[EXTRACT]
That is the central finding of research by Simon Mee to be presented at the Economic History Society’s 2015 annual conference. He writes:

‘Historical narratives of 1922-3 and the second inflation entered the public discussion primarily due to a clash of interests between Frankfurt and Bonn.

‘These narratives remained thereafter because an increasingly powerful institution – the Bundesbank – had a strong interest in propounding them. The memory of the hyperinflation has survived so well in Germany in part because it proved to be a useful one.

‘My research provides a clue as to why the Weimar inflation is remembered to this day in Germany, while other ‘traumas’ of Weimar – such as mass unemployment – are largely forgotten.’

Why do Germans today remember the ‘lessons’ of the hyperinflation and not those of mass unemployment? Mee’s research examines the extent to which the West Germany’s first central bank, the Bank deutscher Länder, used monetary history to defend its interests in the media sphere.

In particular, Mee analyses how the monetary authority used the ‘lessons’ of the Weimar hyperinflation in the media to underline the urgent need for central banking independence.

He shows that there was no West German consensus for central banking independence when the Federal Republic of Germany was established in 1949. Far from it, the issue was a controversial one. This was because of the poor record of central banking independence during the inter-war period.

[EXERCISE MATERIALS]
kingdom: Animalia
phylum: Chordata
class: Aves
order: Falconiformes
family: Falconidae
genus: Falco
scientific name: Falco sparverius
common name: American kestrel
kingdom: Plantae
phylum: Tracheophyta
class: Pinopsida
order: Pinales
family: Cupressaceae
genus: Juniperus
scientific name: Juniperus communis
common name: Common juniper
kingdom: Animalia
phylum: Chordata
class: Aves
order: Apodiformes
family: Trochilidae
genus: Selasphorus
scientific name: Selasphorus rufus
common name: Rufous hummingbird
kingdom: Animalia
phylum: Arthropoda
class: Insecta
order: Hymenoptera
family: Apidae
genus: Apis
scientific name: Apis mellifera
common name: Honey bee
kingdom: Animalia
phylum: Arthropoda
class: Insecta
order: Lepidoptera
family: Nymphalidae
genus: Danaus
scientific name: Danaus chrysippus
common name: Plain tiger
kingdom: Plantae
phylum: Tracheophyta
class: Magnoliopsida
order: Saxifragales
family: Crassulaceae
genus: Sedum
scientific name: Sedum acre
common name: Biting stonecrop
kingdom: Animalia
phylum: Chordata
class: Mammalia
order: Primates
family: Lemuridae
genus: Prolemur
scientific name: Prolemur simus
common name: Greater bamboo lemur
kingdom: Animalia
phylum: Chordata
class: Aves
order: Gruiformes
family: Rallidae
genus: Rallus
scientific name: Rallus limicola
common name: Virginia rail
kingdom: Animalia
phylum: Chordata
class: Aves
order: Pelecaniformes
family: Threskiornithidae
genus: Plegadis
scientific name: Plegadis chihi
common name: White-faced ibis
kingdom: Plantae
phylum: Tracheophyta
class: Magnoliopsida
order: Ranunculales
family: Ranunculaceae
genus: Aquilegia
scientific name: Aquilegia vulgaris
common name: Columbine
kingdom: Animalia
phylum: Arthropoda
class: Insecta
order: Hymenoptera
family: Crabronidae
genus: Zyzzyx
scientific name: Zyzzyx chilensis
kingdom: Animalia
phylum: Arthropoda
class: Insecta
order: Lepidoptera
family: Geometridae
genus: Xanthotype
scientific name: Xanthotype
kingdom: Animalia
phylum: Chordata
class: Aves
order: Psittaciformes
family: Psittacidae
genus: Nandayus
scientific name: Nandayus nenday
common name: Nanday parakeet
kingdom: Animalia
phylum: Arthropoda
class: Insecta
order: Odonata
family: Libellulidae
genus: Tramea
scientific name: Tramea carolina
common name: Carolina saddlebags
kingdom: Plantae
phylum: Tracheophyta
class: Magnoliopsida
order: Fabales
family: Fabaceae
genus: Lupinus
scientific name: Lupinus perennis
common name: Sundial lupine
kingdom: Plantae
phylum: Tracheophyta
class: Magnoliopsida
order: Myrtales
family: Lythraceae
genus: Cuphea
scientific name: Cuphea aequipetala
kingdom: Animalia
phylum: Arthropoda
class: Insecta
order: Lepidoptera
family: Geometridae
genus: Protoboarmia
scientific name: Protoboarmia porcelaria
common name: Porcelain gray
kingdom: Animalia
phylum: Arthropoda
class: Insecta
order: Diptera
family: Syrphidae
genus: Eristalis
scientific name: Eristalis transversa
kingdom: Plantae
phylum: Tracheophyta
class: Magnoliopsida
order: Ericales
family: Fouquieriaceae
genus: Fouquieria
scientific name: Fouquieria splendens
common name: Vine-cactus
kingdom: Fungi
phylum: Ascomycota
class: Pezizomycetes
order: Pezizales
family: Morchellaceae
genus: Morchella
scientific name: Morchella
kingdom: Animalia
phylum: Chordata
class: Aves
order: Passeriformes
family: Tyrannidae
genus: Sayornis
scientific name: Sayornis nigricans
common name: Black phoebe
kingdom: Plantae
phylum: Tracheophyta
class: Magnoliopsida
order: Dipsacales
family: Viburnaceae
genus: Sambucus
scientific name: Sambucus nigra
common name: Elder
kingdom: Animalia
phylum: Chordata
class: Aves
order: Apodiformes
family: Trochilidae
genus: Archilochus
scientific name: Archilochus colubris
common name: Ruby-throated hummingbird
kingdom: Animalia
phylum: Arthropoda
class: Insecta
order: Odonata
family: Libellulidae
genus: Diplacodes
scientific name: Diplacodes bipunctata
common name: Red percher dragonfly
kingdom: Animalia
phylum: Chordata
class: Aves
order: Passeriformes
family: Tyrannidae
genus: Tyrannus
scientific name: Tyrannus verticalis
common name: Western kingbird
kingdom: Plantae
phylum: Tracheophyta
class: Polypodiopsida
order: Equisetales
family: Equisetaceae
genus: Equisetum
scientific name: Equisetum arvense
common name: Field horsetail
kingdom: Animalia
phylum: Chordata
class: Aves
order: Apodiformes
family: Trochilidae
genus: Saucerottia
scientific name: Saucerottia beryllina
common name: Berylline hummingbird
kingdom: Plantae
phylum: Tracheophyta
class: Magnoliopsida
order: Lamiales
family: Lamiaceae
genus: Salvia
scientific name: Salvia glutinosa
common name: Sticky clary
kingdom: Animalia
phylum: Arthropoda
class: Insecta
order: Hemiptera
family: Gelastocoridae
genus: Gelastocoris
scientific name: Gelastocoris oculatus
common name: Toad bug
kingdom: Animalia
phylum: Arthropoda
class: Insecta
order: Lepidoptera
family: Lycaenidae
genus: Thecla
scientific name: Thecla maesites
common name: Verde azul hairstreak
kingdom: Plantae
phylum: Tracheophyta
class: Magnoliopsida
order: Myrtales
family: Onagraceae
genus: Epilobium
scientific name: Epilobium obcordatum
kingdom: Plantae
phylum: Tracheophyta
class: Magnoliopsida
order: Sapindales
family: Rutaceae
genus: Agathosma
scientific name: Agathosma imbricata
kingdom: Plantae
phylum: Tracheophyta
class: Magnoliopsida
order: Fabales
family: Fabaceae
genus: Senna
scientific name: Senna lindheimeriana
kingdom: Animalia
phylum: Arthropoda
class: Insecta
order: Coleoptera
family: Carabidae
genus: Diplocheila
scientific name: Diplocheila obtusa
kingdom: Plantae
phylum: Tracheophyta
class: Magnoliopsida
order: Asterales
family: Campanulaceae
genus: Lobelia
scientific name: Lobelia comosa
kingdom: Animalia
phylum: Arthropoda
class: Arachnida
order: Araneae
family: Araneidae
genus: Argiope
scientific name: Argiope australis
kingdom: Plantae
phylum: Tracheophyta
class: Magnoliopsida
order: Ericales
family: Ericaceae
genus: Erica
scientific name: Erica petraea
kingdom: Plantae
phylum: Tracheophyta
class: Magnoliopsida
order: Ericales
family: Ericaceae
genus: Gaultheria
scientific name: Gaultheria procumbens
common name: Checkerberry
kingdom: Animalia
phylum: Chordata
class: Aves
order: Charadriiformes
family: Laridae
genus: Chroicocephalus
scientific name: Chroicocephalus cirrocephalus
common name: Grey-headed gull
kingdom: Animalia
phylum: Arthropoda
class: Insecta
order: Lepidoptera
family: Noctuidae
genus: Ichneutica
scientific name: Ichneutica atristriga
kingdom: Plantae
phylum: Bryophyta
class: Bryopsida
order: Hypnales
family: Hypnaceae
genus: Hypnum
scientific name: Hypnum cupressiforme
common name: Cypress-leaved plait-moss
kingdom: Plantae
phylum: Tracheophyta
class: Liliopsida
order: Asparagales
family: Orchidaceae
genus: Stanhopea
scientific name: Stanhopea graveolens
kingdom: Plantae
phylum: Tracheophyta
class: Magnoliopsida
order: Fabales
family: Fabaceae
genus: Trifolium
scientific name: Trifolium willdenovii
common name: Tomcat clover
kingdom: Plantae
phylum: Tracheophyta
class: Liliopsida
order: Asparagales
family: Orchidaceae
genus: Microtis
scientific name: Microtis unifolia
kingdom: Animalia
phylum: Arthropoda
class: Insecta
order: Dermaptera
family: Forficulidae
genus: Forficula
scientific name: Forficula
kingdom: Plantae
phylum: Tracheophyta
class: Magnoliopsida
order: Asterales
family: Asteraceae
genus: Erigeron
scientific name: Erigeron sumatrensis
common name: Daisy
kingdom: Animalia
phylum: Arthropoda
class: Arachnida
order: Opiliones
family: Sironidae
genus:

[YOUR TASKS]
• a. Copy the passage on the memory of the Weimar hyperinflation in full, word for word.
• b. Repeat the rows word for word. Begin at the first line of the rows and stop after the line that contains "common name: Plain tiger".

[RESPONSES PER TASK]
• a.
That is the central finding of research by Simon Mee to be presented at the Economic History Society’s 2015 annual conference. He writes:

‘Historical narratives of 1922-3 and the second inflation entered the public discussion primarily due to a clash of interests between Frankfurt and Bonn.

‘These narratives remained thereafter because an increasingly powerful institution – the Bundesbank – had a strong interest in propounding them. The memory of the hyperinflation has survived so well in Germany in part because it proved to be a useful one.

‘My research provides a clue as to why the Weimar inflation is remembered to this day in Germany, while other ‘traumas’ of Weimar – such as mass unemployment – are largely forgotten.’

Why do Germans today remember the ‘lessons’ of the hyperinflation and not those of mass unemployment? Mee’s research examines the extent to which the West Germany’s first central bank, the Bank deutscher Länder, used monetary history to defend its interests in the media sphere.

In particular, Mee analyses how the monetary authority used the ‘lessons’ of the Weimar hyperinflation in the media to underline the urgent need for central banking independence.

He shows that there was no West German consensus for central banking independence when the Federal Republic of Germany was established in 1949. Far from it, the issue was a controversial one. This was because of the poor record of central banking independence during the inter-war period.

• b.
kingdom: Animalia
phylum: Chordata
class: Aves
order: Falconiformes
family: Falconidae
genus: Falco
scientific name: Falco sparverius
common name: American kestrel
kingdom: Plantae
phylum: Tracheophyta
class: Pinopsida
order: Pinales
family: Cupressaceae
genus: Juniperus
scientific name: Juniperus communis
common name: Common juniper
kingdom: Animalia
phylum: Chordata
class: Aves
order: Apodiformes
family: Trochilidae
genus: Selasphorus
scientific name: Selasphorus rufus
common name: Rufous hummingbird
kingdom: Animalia
phylum: Arthropoda
class: Insecta
order: Hymenoptera
family: Apidae
genus: Apis
scientific name: Apis mellifera
common name: Honey bee
kingdom: Animalia
phylum: Arthropoda
class: Insecta
order: Lepidoptera
family: Nymphalidae
genus: Danaus
scientific name: Danaus chrysippus
common name: Plain tiger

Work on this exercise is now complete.